Retain automatically recorded provenance:

#> [1] "<http://example.com/dataset_prov.nt> <http://www.w3.org/1999/02/22-rdf-syntax-ns#type> <http://www.w3.org/ns/prov#Bundle> ."                  
#> [2] "<http://example.com/dataset#> <http://www.w3.org/1999/02/22-rdf-syntax-ns#type> <http://www.w3.org/ns/prov#Entity> ."                         
#> [3] "<http://example.com/dataset#> <http://www.w3.org/1999/02/22-rdf-syntax-ns#type> <http://purl.org/linked-data/cube#DataSet> ."                 
#> [4] "_:doejane <http://www.w3.org/1999/02/22-rdf-syntax-ns#type> <http://www.w3.org/ns/prov#Agent> ."                                              
#> [5] "<https://doi.org/10.32614/CRAN.package.dataset> <http://www.w3.org/1999/02/22-rdf-syntax-ns#type> <http://www.w3.org/ns/prov#SoftwareAgent> ."
#> [6] "<http://example.com/creation> <http://www.w3.org/1999/02/22-rdf-syntax-ns#type> <http://www.w3.org/ns/prov#Activity> ."                       
#> [7] "<http://example.com/creation> <http://www.w3.org/ns/prov#generatedAtTime> \"2026-06-03T06:29:26Z\"^^<xsd:dateTime> ."

Contributing

The package does not attempt automatic ontology alignment, entity reconciliation, or rule-based semantic inference. It focuses on preserving semantic assumptions made by the analyst in a transparent and reproducible form.

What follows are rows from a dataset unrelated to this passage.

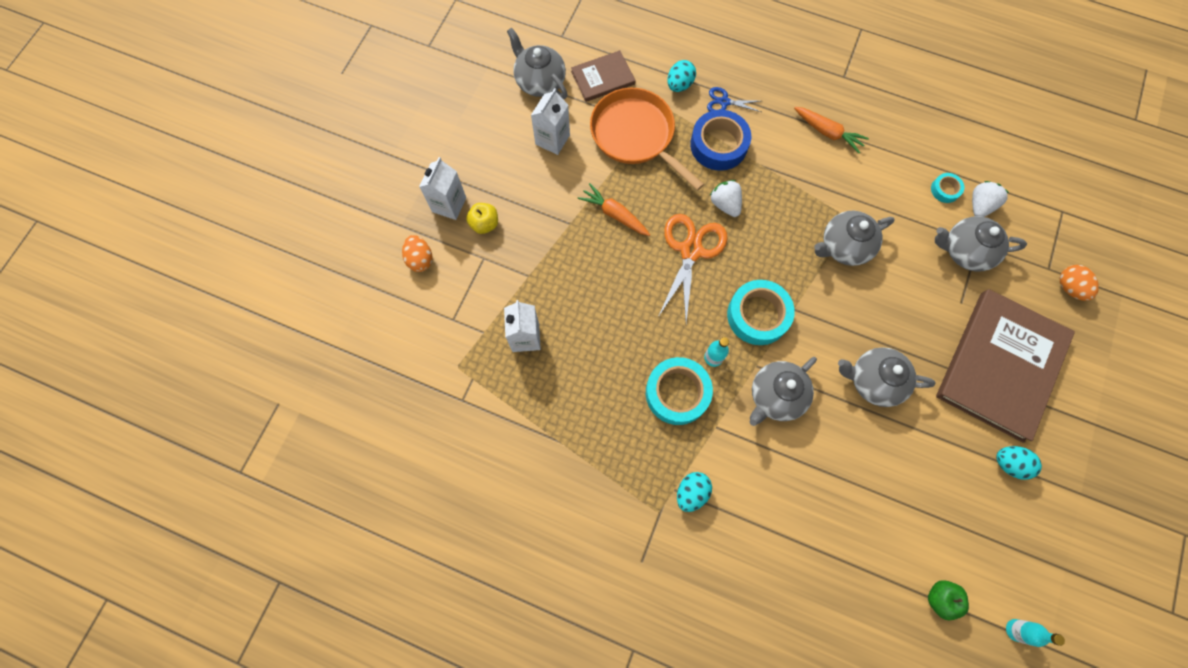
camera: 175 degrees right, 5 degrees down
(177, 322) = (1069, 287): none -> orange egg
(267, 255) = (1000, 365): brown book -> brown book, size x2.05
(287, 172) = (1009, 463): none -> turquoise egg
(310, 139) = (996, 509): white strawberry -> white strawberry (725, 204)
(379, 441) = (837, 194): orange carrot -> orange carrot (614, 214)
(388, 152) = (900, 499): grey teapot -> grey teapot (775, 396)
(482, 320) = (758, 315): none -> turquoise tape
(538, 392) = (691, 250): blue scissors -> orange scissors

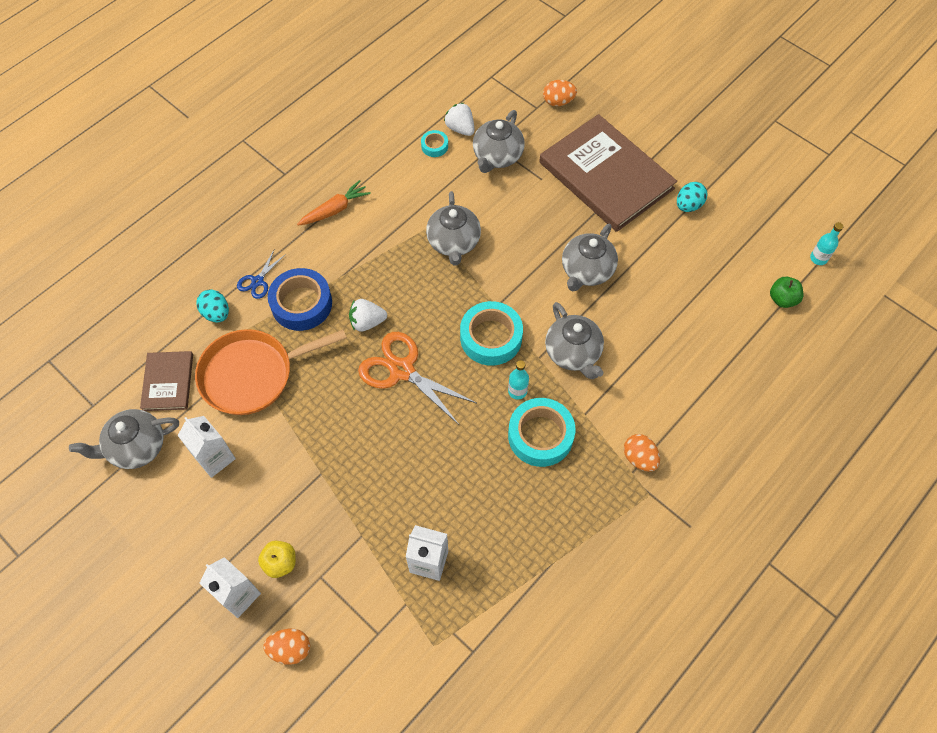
camera: 70 degrees left, 10 degrees down
(614, 214) = (331, 426): orange carrot -> none
(691, 492) = (639, 458): turquoise egg -> orange egg

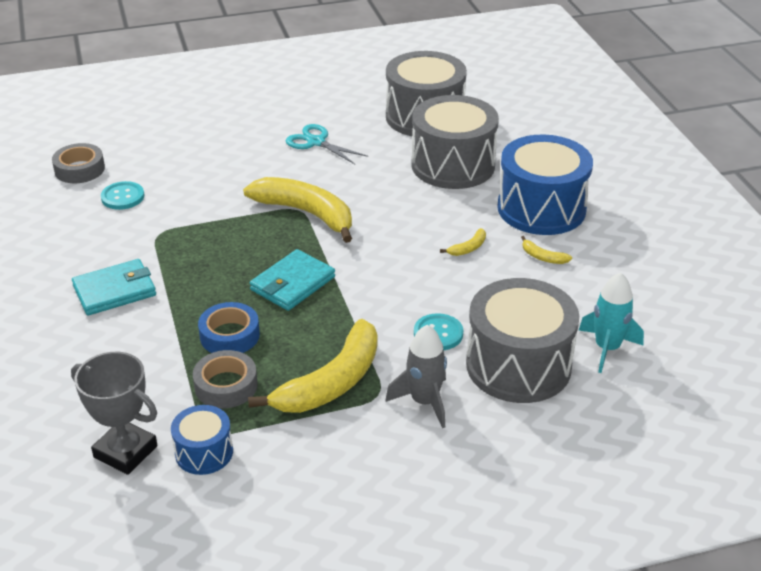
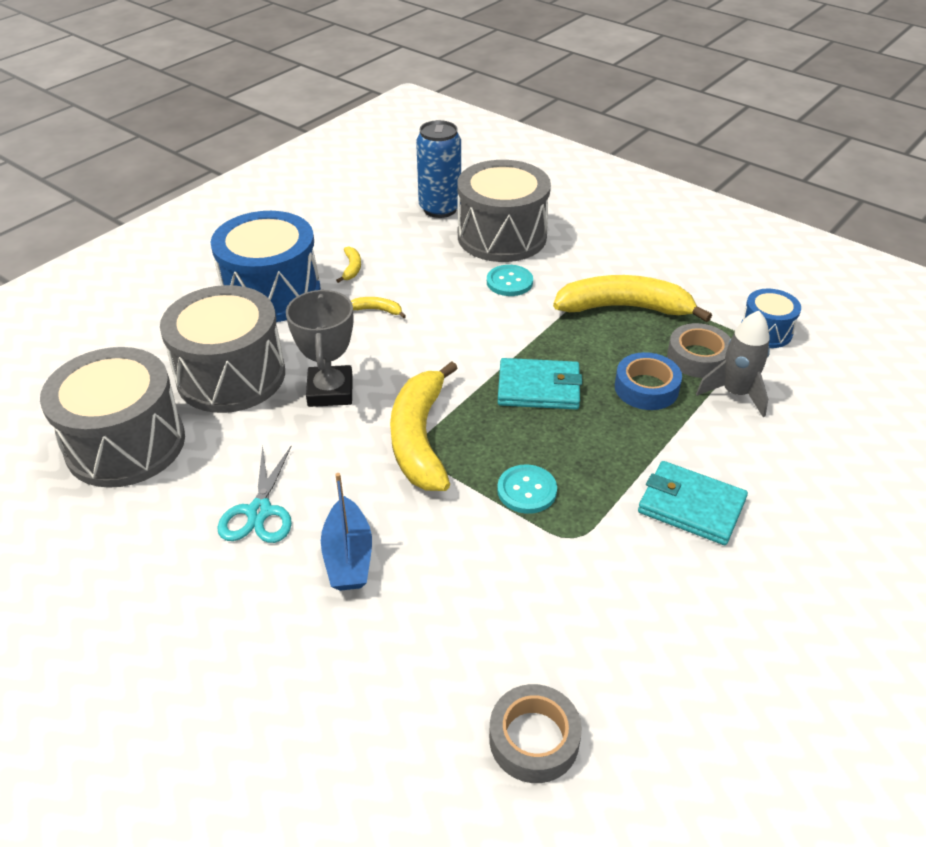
camera: 125 degrees left, 5 degrees up
(123, 197) = (544, 629): turquoise button -> turquoise button (527, 490)
(125, 451) = (821, 369): grey trophy -> grey trophy (330, 391)
(248, 158) = (348, 556): none -> blue boat
(424, 402) = (588, 260): grey rocket -> grey rocket (735, 393)
(607, 348) = (440, 209): turquoise rocket -> blue can

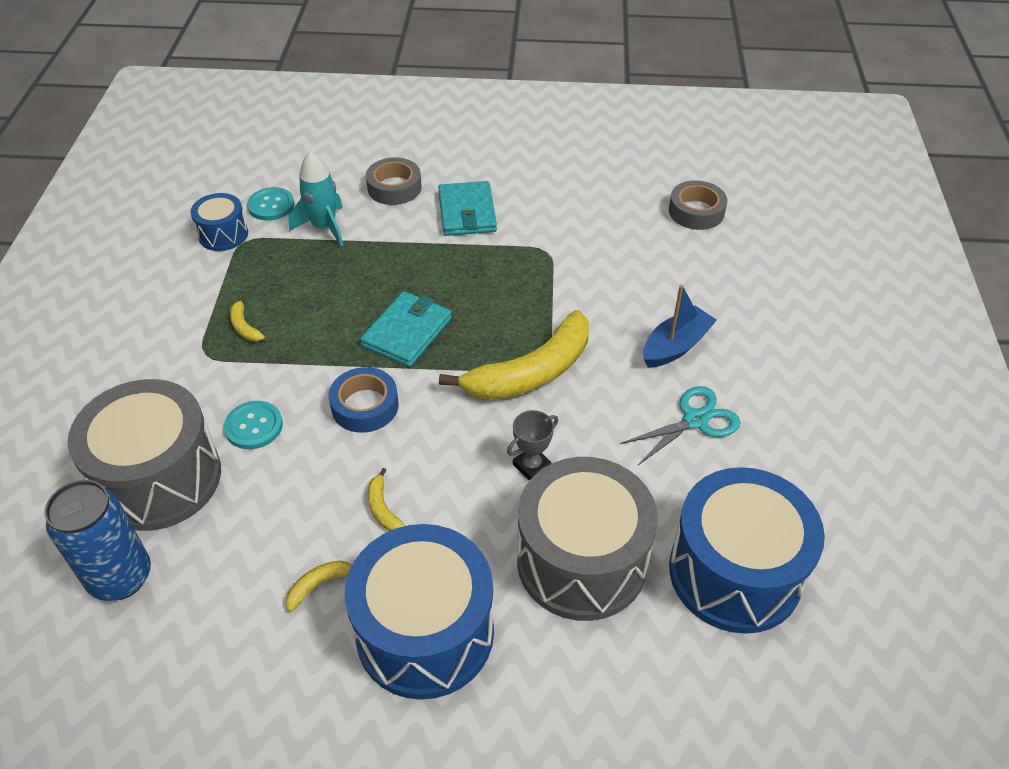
camera: 125 degrees left, 5 degrees up
(125, 444) = (735, 572): grey drum -> blue drum
(330, 391) = (531, 466): grey trophy -> grey trophy, size x0.57
(527, 490) = (527, 289): turquoise button -> turquoise button (271, 205)
(539, 388) = (407, 332): turquoise wallet -> turquoise wallet turned 60 degrees clockwise
(624, 308) = (244, 326): yellow banana -> yellow banana, size x0.40
(646, 388) = (355, 273): blue tape -> blue tape (365, 406)
(698, 357) = (290, 259): grey tape -> grey tape (394, 187)
(735, 393) = (324, 227): grey rocket -> turquoise rocket

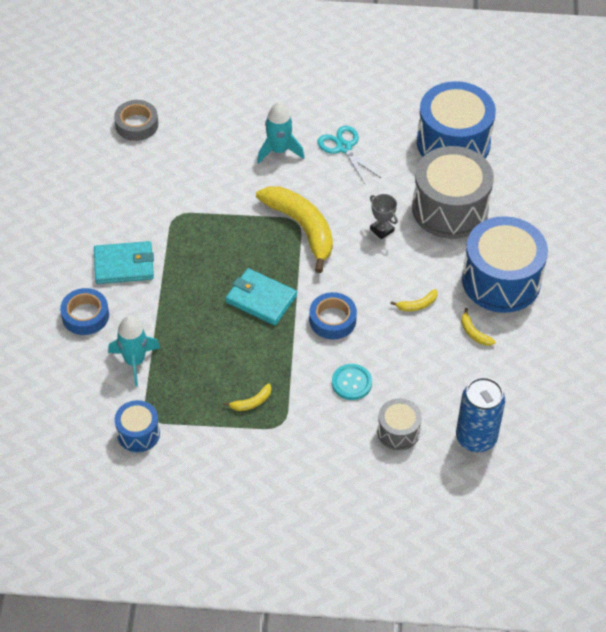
camera: 90 degrees left, 5 degrees up
(159, 478) = (398, 432): grey drum -> grey drum, size x0.50
(271, 205) = (101, 403): turquoise button -> none
(394, 187) = (85, 315): grey tape -> blue tape
(676, 346) = (279, 150): blue boat -> turquoise rocket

We welcome contributions and discussion!

Please refer to this package as:

Daniel Antal. (2026). dataset: Create Data Frames that are Easier to Exchange and Reuse (0.4.4). The Comprehensive R Archive Network. https://zenodo.org/records/17621464, DOI: 10.32614/CRAN.package.dataset

See contributors on the website and in the DESCRIPTION file.

Code of Conduct

This project follows the rOpenSci Code of Conduct. By participating, you are expected to uphold these guidelines.